* **Excerpted text**:
==*==

ARTIST INTERVIEW: NETTIE WAKEFIELD

by Cass Art

Nettie Wakefield is a British artist living and working in London whose work is predominantly pencil work. We spoke to Nettie about her practice, how she became an artist and what she's up to in self isolation.

Hi Nettie, Thanks so much for taking the time to talk to us. Could you tell us a little bit about your journey as an artist?

I don’t remember when exactly it started but I would draw all the time as a child, mostly mermaids on the walls which displeased my mother immensely! Drawing has been something I’ve done since I was a little girl and i spent a couple of Summers in my late teens in Florence doing life drawing, which i loved. I knew when I left school that I wanted to go to art school, so I applied to Chelsea College of Art. However, when I got there, it wasn’t what I expected and I felt as though I didn’t fit in. So, I dropped out (without telling them and therefore failed by default) and went to study Art History at Leeds University instead. I thought there must be something I didn’t understand or there was something i was missing at Art Foundation, and so I thought learning the history would help to figure that out. I’m not sure I ever did! When I graduated, after hardly picking up a pencil for over three years at Uni, I felt sad about being so disconnected from something I used to get such pleasure from. I applied to an MA at Wimbledon in drawing after spending a few months drawing around london in galleries cafes and at home and by some miracle i got in and graduated a few years ago. To go back and do an MA was the best decision I ever made. For the interim show i developed the reverse portrait series which helped me gain some recognition and led me onto lots of exciting things including having my reverse portraits at Banksy’s Dismaland.

==*==

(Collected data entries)
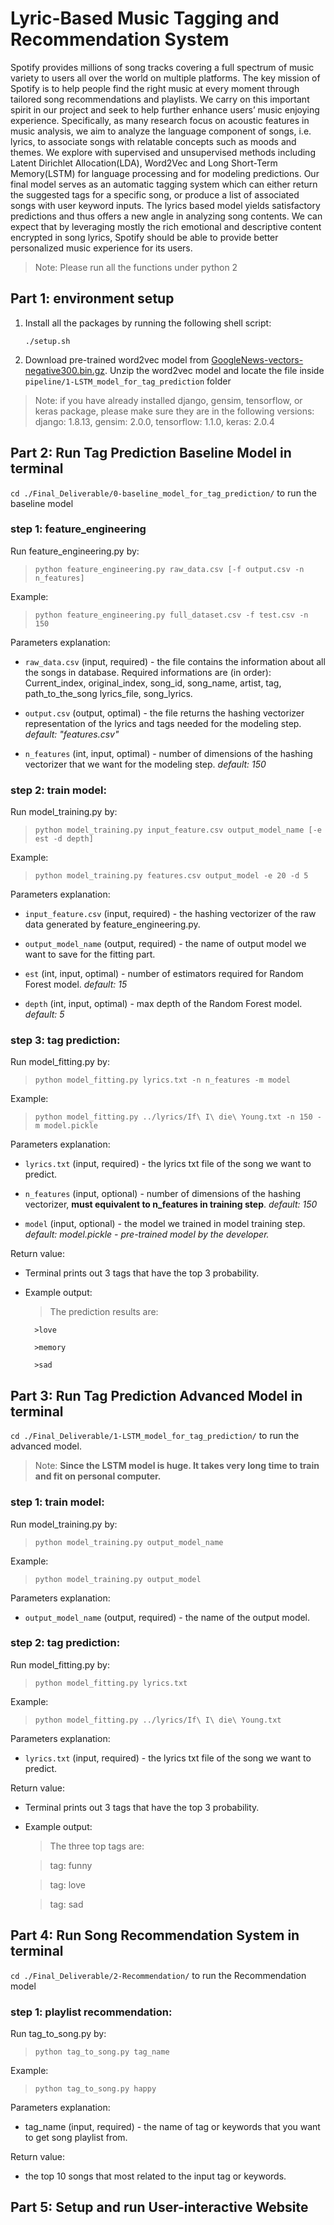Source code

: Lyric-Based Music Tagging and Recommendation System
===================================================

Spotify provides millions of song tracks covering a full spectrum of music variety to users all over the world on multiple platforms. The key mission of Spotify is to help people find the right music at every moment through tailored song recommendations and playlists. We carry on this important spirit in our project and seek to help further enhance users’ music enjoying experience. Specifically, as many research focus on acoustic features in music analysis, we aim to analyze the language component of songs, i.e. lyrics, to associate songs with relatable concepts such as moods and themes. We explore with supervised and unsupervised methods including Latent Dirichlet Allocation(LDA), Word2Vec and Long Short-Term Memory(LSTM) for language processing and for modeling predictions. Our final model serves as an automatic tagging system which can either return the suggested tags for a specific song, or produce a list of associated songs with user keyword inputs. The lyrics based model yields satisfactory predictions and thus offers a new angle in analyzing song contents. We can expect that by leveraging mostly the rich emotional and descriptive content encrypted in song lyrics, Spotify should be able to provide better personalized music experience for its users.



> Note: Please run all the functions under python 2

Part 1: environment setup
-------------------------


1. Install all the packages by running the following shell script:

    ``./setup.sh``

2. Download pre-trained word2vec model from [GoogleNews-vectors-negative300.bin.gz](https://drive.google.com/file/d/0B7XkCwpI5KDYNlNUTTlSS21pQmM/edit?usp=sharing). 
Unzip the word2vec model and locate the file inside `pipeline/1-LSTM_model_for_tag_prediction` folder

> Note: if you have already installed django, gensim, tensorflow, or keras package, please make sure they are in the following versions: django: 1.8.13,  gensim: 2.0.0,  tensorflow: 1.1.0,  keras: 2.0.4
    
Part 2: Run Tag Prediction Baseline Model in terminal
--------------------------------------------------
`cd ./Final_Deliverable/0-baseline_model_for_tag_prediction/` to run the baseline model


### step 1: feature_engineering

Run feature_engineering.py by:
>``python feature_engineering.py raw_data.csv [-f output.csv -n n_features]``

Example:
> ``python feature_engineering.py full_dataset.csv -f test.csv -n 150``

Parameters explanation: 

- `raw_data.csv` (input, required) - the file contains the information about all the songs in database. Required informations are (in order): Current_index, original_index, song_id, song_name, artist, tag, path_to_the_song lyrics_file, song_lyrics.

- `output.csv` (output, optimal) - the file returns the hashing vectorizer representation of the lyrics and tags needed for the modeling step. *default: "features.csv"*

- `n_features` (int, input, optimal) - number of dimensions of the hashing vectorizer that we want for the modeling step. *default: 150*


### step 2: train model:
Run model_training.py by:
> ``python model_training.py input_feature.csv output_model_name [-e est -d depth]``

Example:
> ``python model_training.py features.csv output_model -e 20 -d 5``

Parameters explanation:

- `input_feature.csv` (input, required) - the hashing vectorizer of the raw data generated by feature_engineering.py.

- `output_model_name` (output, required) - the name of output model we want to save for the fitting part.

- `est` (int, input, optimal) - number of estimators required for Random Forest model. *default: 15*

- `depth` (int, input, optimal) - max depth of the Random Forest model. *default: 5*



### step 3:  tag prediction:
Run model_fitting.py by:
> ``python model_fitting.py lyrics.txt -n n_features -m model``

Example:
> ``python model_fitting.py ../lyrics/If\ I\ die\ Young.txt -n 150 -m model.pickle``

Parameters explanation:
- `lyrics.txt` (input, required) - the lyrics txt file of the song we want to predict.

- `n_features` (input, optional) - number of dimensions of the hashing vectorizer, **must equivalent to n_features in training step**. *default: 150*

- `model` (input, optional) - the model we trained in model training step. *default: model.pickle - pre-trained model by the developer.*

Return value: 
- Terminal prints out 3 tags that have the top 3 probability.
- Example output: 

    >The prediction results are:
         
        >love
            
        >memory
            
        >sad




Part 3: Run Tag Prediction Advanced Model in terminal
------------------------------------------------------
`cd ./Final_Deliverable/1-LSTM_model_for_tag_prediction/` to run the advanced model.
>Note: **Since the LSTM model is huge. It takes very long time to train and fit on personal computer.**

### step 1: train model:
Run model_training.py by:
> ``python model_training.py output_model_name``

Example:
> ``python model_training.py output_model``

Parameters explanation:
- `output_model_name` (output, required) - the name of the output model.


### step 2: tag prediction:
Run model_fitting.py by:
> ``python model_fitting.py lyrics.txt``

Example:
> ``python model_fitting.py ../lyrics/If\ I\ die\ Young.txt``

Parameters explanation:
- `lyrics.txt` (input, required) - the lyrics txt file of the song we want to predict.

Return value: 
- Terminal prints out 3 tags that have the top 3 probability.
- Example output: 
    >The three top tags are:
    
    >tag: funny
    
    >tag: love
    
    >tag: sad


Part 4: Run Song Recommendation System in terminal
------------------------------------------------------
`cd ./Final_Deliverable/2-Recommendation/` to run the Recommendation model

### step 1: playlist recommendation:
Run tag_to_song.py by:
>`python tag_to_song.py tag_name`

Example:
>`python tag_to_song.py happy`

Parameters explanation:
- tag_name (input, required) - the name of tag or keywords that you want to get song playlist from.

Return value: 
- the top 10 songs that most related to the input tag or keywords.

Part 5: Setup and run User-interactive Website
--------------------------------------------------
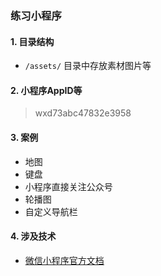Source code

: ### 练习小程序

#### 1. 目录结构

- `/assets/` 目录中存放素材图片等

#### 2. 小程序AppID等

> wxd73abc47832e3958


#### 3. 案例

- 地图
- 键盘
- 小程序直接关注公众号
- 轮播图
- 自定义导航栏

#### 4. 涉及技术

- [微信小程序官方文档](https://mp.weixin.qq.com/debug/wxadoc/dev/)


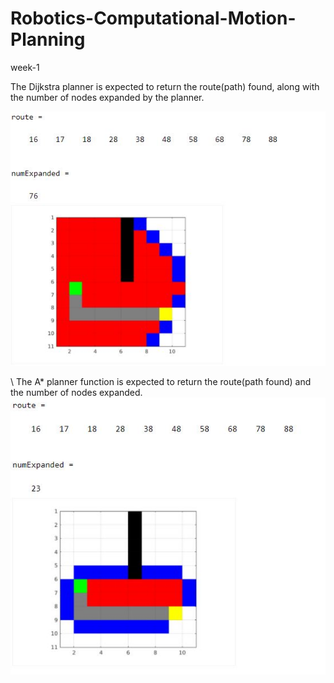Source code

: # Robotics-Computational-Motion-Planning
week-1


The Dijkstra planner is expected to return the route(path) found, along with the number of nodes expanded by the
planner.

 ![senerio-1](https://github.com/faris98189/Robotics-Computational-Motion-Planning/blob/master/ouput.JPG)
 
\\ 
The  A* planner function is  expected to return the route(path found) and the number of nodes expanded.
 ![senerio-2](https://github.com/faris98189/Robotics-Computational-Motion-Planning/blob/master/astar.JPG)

==*==

* **Assigned task**: Write out the passage of the Nettie Wakefield interview that begins with "Nettie Wakefield is" and ends with "as an artist?", word for word.

* **Answer section**:
Nettie Wakefield is a British artist living and working in London whose work is predominantly pencil work. We spoke to Nettie about her practice, how she became an artist and what she's up to in self isolation.

Hi Nettie, Thanks so much for taking the time to talk to us. Could you tell us a little bit about your journey as an artist?